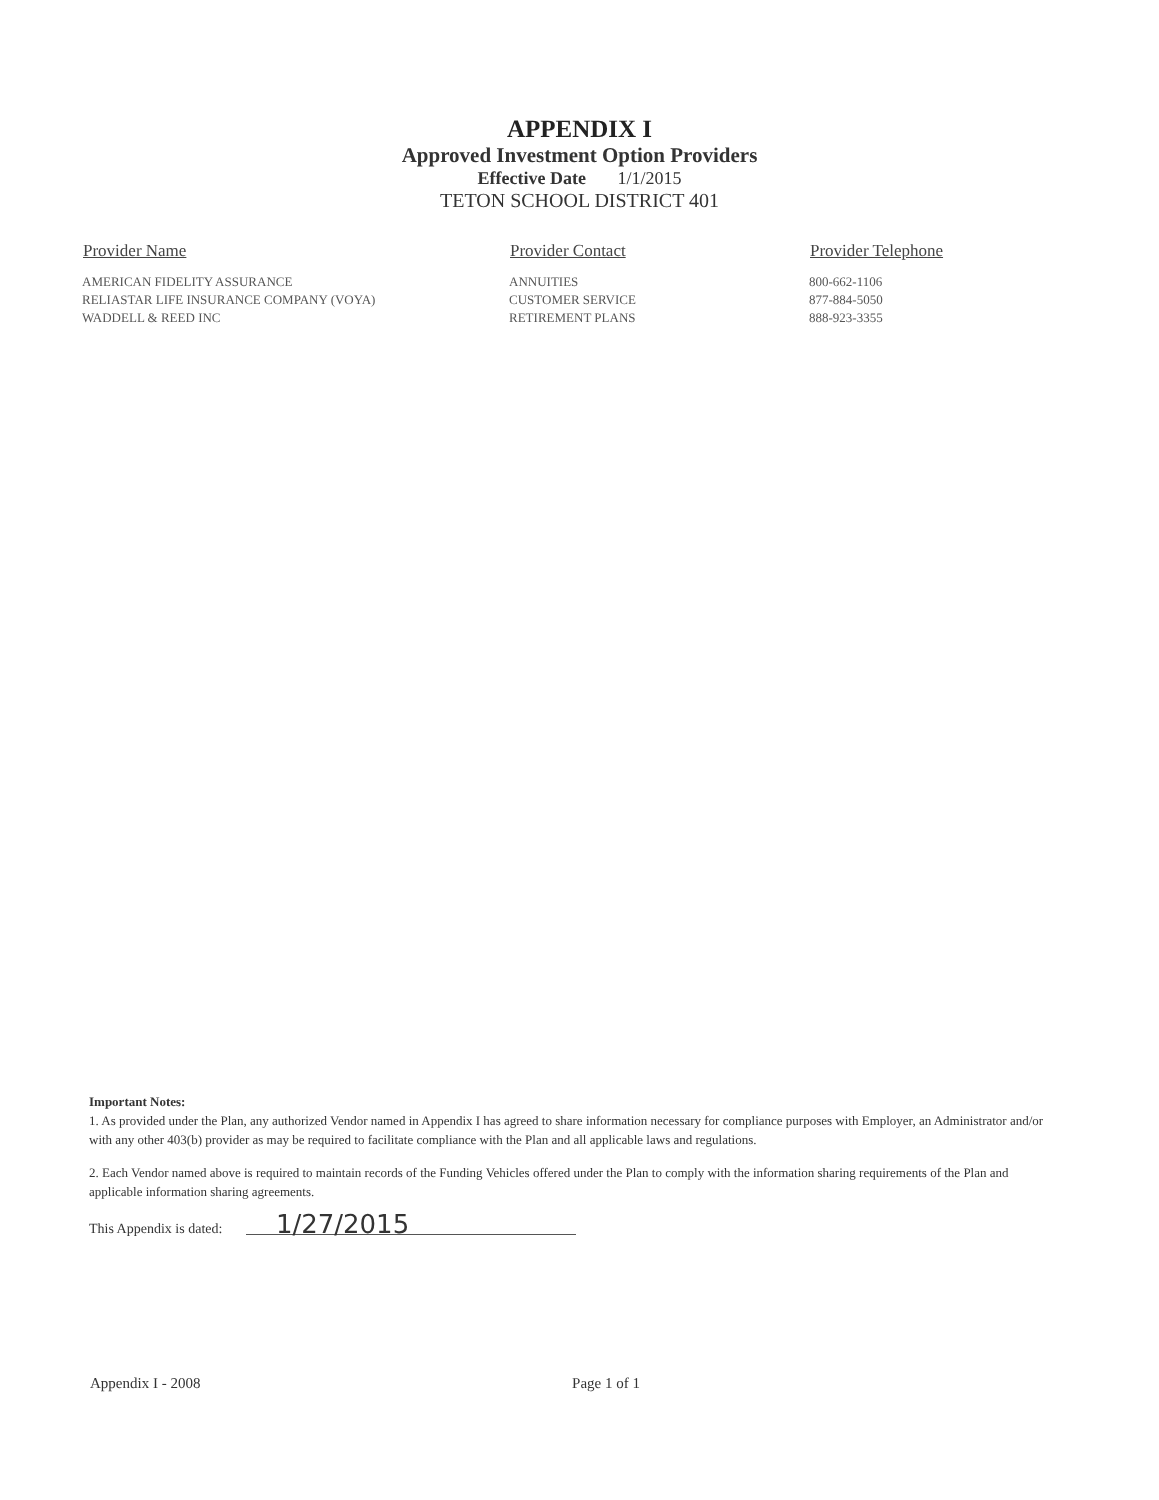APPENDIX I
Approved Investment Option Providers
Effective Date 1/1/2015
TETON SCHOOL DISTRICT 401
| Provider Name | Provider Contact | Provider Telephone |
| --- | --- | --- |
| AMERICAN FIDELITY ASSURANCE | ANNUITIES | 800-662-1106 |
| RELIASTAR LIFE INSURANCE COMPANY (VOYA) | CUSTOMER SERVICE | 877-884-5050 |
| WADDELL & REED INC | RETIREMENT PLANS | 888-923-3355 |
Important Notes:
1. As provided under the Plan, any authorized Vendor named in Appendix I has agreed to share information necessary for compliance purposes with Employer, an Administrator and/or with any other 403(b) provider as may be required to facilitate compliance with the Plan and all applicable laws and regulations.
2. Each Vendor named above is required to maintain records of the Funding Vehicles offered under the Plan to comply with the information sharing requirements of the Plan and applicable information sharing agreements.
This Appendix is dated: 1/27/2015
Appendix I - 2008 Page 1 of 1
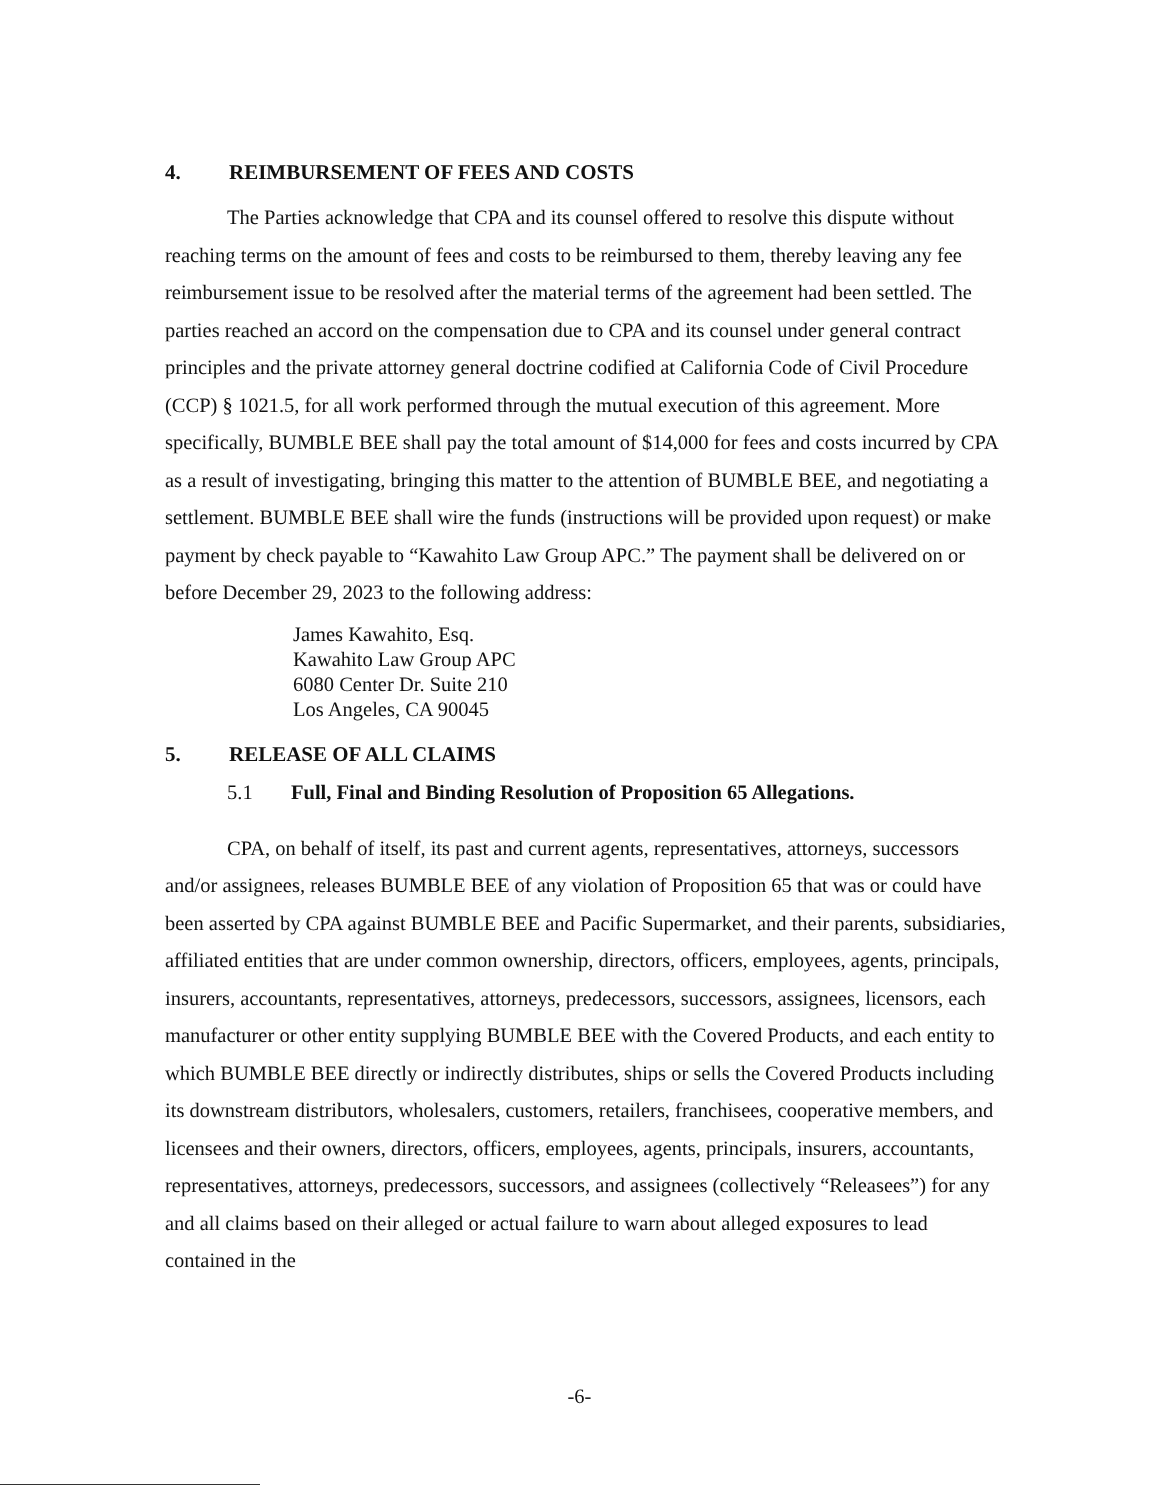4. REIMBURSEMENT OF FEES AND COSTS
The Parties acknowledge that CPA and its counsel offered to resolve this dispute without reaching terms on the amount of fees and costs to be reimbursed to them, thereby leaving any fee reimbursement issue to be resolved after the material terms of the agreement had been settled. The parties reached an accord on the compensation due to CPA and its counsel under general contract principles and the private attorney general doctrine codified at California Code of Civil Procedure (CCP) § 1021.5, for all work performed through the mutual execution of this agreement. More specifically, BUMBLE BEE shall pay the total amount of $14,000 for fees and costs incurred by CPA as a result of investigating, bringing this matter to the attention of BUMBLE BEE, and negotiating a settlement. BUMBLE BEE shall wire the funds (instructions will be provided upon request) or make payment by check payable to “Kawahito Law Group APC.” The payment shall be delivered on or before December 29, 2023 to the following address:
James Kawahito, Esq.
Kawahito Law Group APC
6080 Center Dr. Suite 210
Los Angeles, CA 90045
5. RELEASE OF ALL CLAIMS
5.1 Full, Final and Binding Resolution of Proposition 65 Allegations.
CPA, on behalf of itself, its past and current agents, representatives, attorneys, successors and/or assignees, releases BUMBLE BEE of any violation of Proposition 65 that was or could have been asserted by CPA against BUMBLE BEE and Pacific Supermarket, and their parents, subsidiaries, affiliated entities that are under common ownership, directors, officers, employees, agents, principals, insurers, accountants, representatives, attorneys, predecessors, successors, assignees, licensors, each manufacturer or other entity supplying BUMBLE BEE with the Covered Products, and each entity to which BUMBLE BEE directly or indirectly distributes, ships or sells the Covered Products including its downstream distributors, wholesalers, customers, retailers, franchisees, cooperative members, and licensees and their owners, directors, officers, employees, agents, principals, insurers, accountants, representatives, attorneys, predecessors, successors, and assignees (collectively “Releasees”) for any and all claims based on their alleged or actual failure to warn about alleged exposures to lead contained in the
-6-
• • • • •
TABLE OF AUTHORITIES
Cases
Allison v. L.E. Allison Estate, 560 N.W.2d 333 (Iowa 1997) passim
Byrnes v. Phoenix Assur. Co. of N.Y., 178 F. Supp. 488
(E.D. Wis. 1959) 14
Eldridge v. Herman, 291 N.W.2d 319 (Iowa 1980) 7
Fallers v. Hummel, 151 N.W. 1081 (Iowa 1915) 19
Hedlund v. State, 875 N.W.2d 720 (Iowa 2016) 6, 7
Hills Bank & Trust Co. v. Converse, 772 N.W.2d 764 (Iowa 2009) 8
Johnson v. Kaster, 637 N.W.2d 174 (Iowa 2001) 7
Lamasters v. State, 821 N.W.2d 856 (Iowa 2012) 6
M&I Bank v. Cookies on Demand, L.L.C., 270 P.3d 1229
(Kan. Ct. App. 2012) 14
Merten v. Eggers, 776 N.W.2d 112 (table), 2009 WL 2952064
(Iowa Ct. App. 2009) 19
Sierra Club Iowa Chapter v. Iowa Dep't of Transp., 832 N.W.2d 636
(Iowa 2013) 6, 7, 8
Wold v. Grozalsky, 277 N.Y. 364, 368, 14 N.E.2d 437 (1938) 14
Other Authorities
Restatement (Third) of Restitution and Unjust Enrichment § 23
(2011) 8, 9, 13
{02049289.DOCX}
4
• • • • •
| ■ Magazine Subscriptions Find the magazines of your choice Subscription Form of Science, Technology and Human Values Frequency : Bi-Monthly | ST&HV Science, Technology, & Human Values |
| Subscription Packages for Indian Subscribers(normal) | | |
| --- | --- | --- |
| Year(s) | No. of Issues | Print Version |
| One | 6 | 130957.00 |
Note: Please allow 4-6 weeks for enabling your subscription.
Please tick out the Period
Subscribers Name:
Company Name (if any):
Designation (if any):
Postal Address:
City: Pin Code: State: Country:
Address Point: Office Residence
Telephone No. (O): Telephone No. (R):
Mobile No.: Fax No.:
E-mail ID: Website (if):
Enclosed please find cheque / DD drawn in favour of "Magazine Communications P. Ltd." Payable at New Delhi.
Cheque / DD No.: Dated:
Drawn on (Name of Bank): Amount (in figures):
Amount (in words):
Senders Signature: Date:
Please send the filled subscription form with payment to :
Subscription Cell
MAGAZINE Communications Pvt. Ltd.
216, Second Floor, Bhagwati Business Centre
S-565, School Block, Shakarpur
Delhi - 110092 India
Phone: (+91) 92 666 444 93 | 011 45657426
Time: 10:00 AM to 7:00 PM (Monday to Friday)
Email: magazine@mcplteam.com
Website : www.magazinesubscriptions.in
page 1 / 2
• • • • •
▸ **Try it**
Begin with the line above that has "Hedlund v. State, 875" and continue through the line that has "(Kan. Ct. App. 2012) 14", setting each one down exactly. Stop there.

▸ **The answer**
Hedlund v. State, 875 N.W.2d 720 (Iowa 2016) 6, 7
Hills Bank & Trust Co. v. Converse, 772 N.W.2d 764 (Iowa 2009) 8
Johnson v. Kaster, 637 N.W.2d 174 (Iowa 2001) 7
Lamasters v. State, 821 N.W.2d 856 (Iowa 2012) 6
M&I Bank v. Cookies on Demand, L.L.C., 270 P.3d 1229
(Kan. Ct. App. 2012) 14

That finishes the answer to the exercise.